Published: 2026-04-29 · License: CC BY 4.0
Domain: PSF-1 — Input Governance
Input Governance
Every production AI system has an attack surface that starts with its input layer. Before a model processes a single token, the input must be validated, sanitised, classified by intent, and checked against policy. PSF-1 governs this boundary — the point at which the outside world meets your AI infrastructure.
Why Input Governance Fails
Most AI security incidents begin at the input boundary. Prompt injection — where malicious instructions are embedded in user-supplied content — is now the most documented attack class against production LLM systems. A system without input governance trusts the user to supply well-formed, benign input. In any real-world deployment, that assumption is wrong. Inputs arrive from web forms, API integrations, document uploads, email content, and user-controlled data sources. Each of these is a vector.
The Input Governance Stack
Before any model call, validate that the input conforms to the expected structure and type. Reject anything that falls outside the defined schema with a structured error response — not a model-generated fallback.
Classify inputs for adversarial intent: role-override attempts ('ignore all previous instructions'), delimiter attacks, indirect injection from user-controlled content, and jailbreak pattern matching. Block or escalate before inference.
Apply content policy checks at the input stage — not only at the output stage. Some inputs should never reach the model at all. Category filtering on harmful content, PII redaction, and topic scope enforcement all belong here.
For multi-turn or multi-purpose systems, classify the intent of each input against the system's permitted use cases. A document summarisation system that accepts open-ended instructions will drift toward misuse without intent guardrails.
Abuse at scale often starts with volumetric attacks: repeated variations of an adversarial prompt until one gets through. Per-user and per-session rate limiting is part of input governance, not just operations.
In LLM-based systems, the system prompt establishes the operating context. User input must be clearly delimited from system instructions. Systems that concatenate them without structural separation are vulnerable to prompt injection by design.
Direct vs. Indirect Prompt Injection
Direct prompt injection is when the user themselves includes adversarial instructions in their input. Indirect prompt injection is more dangerous: malicious instructions are embedded in content the AI is asked to process — a document, a web page, an email body, a database record. The AI follows the embedded instruction as if it were a system command. Indirect injection is the primary attack vector for autonomous AI agents that process third-party content. Defence requires treating all third-party content as untrusted data, never as instruction.
PSF-1 Compliance Checklist
Common PSF-1 Failures in Production
- Customer-facing chatbot leaks system prompt because user input was concatenated directly with system instructions without delimiters
- Document processing agent executes embedded instructions in uploaded PDFs, treating document content as system commands
- Multi-modal input system validates text but not image metadata — adversarial content embedded in EXIF data bypasses all text-layer filtering
- Rate limiting implemented at the API gateway but not enforced per-user, allowing a single account to run distributed injection attacks
- Input validation applied in the web UI but not at the API layer — mobile app and direct API consumers bypass all guardrails
AIDA Exam Tips for PSF-1
- PSF-1 questions often present a scenario and ask you to identify the specific input governance failure. Focus on: was it injection? Was it missing schema validation? Was it system prompt isolation failure?

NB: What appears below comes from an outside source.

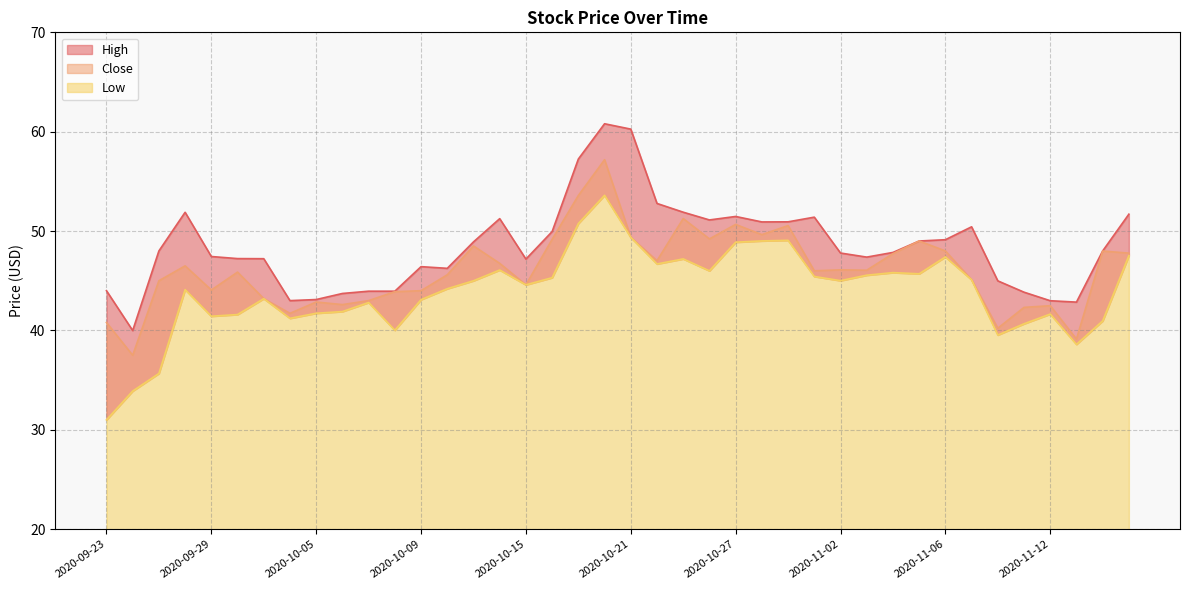

What position from the left is 2020-09-29?

5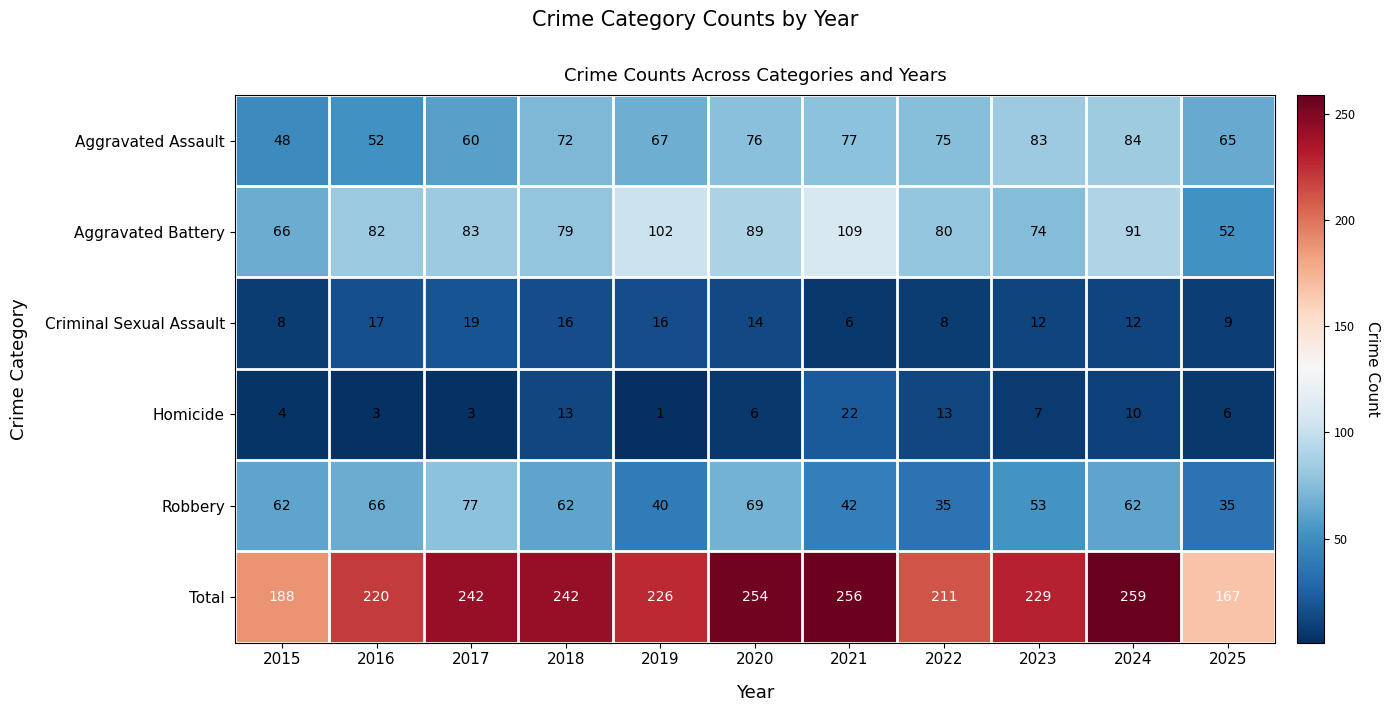

Where does the Total series first go above 229?

2017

- Distinguish direct vs. indirect injection — indirect (from third-party content) is considered the harder problem and is tested more heavily.

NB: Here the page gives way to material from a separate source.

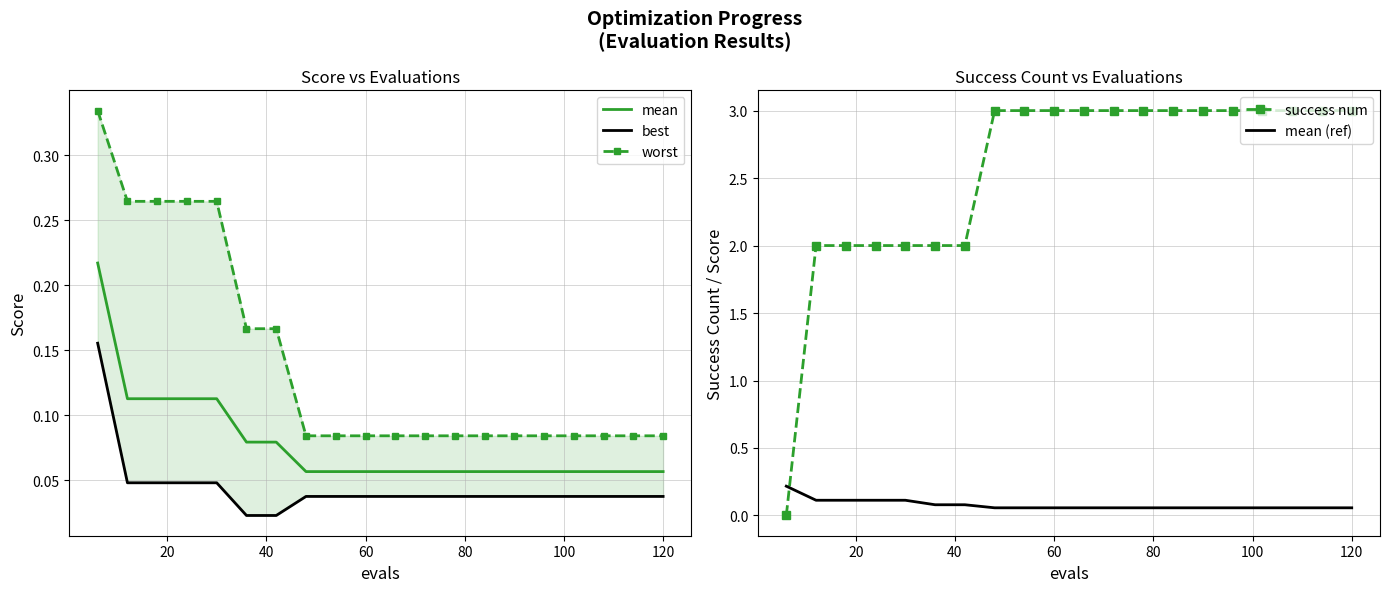

How many times do success num and mean (ref) cross each other?

1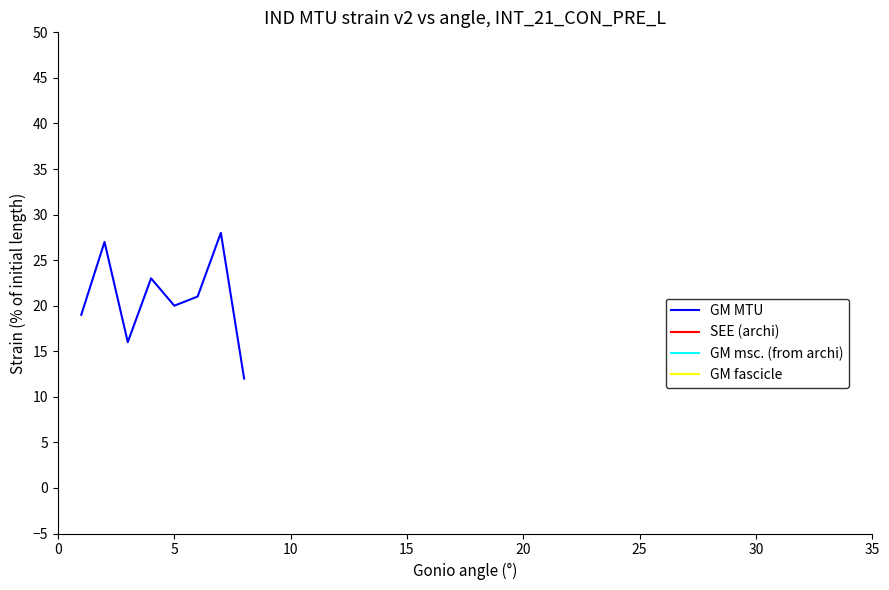

How many interior local peaks (higher than both neighbors) does the data have?

3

- Input governance happens BEFORE the model call. If a question describes a fix that involves changing the model output, it is a PSF-2 (Output Validation) answer, not PSF-1.
- Rate limiting belongs in PSF-1 when the context is preventing abuse at the input boundary. It appears in PSF-7 (Security) when the context is DoS prevention.
- The answer 'validate inputs against a schema' is almost always correct for PSF-1 scenario questions.